##### Excerpted text #####

October 11, 2024

February 8: NEAL CASSADY – A Muse Most Sacrificial

NEAL CASSADY: February 8, 1926 – February 4, 1968

When I re-started this project a few weeks ago, I wrote about Janis Joplin and how she used her “outsider” status to forge a new kind of creative reality. One of the themes from Janis’ life which I didn’t explore too deeply was the power of her live performances. In one memorable review of her live performances, a critic explained how Janis’s live performances had caused her to re-think her policy on clapping for encores. Janis had returned to the stage, encore after encore, with each return performance more heightened and intense than the last. The critic described the experience as feeling like a vampire, just taking and taking from this woman who just kept giving more and more. It was one of the most unintentionally apt descriptions I’ve ever read.

Because vampires feed off the human body, but they never think to ask their meat how IT feels about the exchange. What Janis likely felt as a connection and communication, the critic could only see from one side – a relationship of perpetual one-sided consumption. (I could go for months on my thoughts on the difference between criticism and creativity, but I don’t have to… you’re already reading this.) The truth is, some people are just better suited to communicate through song or written word (or painting or dance or comedy or or or…). We may be able to eloquently share our feelings through creative endeavors, but in person, we’re tongue-tied and pained. Janis was likely one of those people, and ignoring that intent behind those creative efforts effectively stifles an artist’s ability to communicate and connect.

##### Data to examine #####

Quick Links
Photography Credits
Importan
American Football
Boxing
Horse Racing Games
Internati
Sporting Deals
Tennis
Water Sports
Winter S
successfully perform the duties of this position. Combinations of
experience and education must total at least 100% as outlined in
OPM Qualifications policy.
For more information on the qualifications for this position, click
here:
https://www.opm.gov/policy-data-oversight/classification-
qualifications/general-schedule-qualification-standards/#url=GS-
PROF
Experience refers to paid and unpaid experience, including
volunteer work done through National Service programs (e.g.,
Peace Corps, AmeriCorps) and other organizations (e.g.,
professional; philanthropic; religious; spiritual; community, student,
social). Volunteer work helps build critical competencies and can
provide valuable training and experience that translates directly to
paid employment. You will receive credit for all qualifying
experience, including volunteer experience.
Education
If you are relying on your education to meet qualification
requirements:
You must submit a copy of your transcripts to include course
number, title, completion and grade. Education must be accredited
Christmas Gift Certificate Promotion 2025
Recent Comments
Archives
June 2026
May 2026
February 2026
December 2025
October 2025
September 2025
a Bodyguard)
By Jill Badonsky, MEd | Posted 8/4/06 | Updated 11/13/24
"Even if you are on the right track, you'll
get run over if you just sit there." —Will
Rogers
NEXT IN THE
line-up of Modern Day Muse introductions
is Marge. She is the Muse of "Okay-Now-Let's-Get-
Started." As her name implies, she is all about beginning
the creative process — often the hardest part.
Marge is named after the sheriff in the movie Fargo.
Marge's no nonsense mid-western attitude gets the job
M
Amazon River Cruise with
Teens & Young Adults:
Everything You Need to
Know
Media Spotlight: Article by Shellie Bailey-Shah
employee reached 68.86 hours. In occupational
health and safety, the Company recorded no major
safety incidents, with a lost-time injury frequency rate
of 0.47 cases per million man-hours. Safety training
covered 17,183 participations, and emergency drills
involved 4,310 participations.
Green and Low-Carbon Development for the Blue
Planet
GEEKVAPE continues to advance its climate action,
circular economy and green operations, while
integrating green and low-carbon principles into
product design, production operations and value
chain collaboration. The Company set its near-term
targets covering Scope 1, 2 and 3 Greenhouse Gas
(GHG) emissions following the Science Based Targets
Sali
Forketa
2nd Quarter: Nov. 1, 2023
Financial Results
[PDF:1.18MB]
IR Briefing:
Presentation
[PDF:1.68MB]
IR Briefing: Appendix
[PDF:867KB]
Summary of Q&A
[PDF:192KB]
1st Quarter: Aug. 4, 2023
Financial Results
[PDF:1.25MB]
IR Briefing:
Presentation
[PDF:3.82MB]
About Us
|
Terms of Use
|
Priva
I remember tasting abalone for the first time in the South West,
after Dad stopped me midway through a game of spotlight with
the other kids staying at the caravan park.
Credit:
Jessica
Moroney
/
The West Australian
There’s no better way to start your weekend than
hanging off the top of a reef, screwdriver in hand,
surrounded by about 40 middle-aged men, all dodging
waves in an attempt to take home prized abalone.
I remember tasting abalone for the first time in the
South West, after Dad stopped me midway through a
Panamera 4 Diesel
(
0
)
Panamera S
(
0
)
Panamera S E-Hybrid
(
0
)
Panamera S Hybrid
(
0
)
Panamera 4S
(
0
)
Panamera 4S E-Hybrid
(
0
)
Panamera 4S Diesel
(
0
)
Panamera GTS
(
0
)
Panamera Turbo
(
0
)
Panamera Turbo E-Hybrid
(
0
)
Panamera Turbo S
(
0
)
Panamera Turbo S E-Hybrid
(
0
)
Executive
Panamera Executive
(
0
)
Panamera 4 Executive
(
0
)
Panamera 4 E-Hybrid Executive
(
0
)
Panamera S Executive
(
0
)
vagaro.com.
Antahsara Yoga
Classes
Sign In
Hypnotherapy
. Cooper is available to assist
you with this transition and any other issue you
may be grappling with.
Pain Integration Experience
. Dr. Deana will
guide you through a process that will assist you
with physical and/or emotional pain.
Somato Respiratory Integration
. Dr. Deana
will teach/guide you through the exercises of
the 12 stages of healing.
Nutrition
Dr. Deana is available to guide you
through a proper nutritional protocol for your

#####

- _Work instruction 1_
Decide whether each statement below agrees with the Neal Cassady post. Answer yes or no for each, and quote the words of the post that settle it.
(a) The critic compared the experience to feeling like a vampire.
(b) The writer had already explored the power of Janis Joplin's live performances in depth.
(c) According to the critic, each encore was less intense than the one before it.
- _Work instruction 2_
Rewrite the passage of the Neal Cassady post between "When I re-started" and "I’ve ever read.", inclusive, substituting "reviewer" for every "critic".
- _Work instruction 3_
Carry the Neal Cassady post forward from its last sentence.

- _Exercise answer 1_
(a) Yes: "The critic described the experience as feeling like a vampire"
(b) No: "One of the themes from Janis’ life which I didn’t explore too deeply was the power of her live performances."
(c) No: "with each return performance more heightened and intense than the last."

- _Exercise answer 2_
When I re-started this project a few weeks ago, I wrote about Janis Joplin and how she used her “outsider” status to forge a new kind of creative reality. One of the themes from Janis’ life which I didn’t explore too deeply was the power of her live performances. In one memorable review of her live performances, a reviewer explained how Janis’s live performances had caused her to re-think her policy on clapping for encores. Janis had returned to the stage, encore after encore, with each return performance more heightened and intense than the last. The reviewer described the experience as feeling like a vampire, just taking and taking from this woman who just kept giving more and more. It was one of the most unintentionally apt descriptions I’ve ever read.

- _Exercise answer 3_
That’s the tricky balance for many artists, particularly those who rely on their art to indirectly communicate and connect with others. The responsibility for allowing and maintaining the connection falls on the audience, and the audience can turn that relationship carnivorous in an instant. Somewhere between the second and third encore, Janis went from “comrade” to “meat” in that critic’s eyes, solely by repeatedly reaching out to connect. But at least Janis was able to showcase her talents. Some artists are so good at becoming “meat” in the artistic exchange, they are remembered as much (if not more) for their sacrifice as for their art. Rimbaud. Early-career Iggy Pop. Basquiat. Sid Vicious. But probably nobody was more representative of that relationship than Beat Generation muse Neal Cassady.

Like most people, I discovered Neal Cassady in Dean Moriarty – the drifter hero-muse of Jack Kerouac’s On The Road. I read Kerouac’s most famous work when I had my first inklings that I wanted to write. I had immediately flunked out of college and decided that the skills I was using to steal and to bullshit my way through life could be used for a higher purpose. The early description of Dean Moriarty resonated with me:

“He was simply a youth tremendously excited with life, and though he was a con-man, he was only conniving because he wanted so much to live and to get involved with people who would otherwise pay no attention to him.”

Jack Kerouac, On the Road

I would quickly learn that On The Road was autobiographical and that Dean Moriarty was based on Neal Cassady, and I began to scour Beat Generation literature for Neal Cassady appearances. He was scattered through Kerouac’s bibliography – as Dean Moriarty and Cody Pomeray. He was a character in John Clellon Holmes’s novel Go, often cited as the birthplace of the term “beat generation”. He appeared as characters in Allen Ginsberg poems and Ken Kesey stories. Neal, himself, was even characterized as a muse in songs by Tom Waits, The Grateful Dead, and The Doobie Brothers. Neal made appearances as “the most fearless person in a world of fearless people” in works of epic journalism: Hunter Thompson’s Hells Angels and Tom Wolfe’s The Electric Kool-Aid Acid Test. He was the inspiration behind R.P. McMurphy in One Flew Over the Cuckoo’s Nest. I read everything I could find about Neal Cassady. I watched every documentary that mentioned him. I hung his picture on my wall. Neal Cassady seemed to be everywhere in Beat literature, except in the bylines.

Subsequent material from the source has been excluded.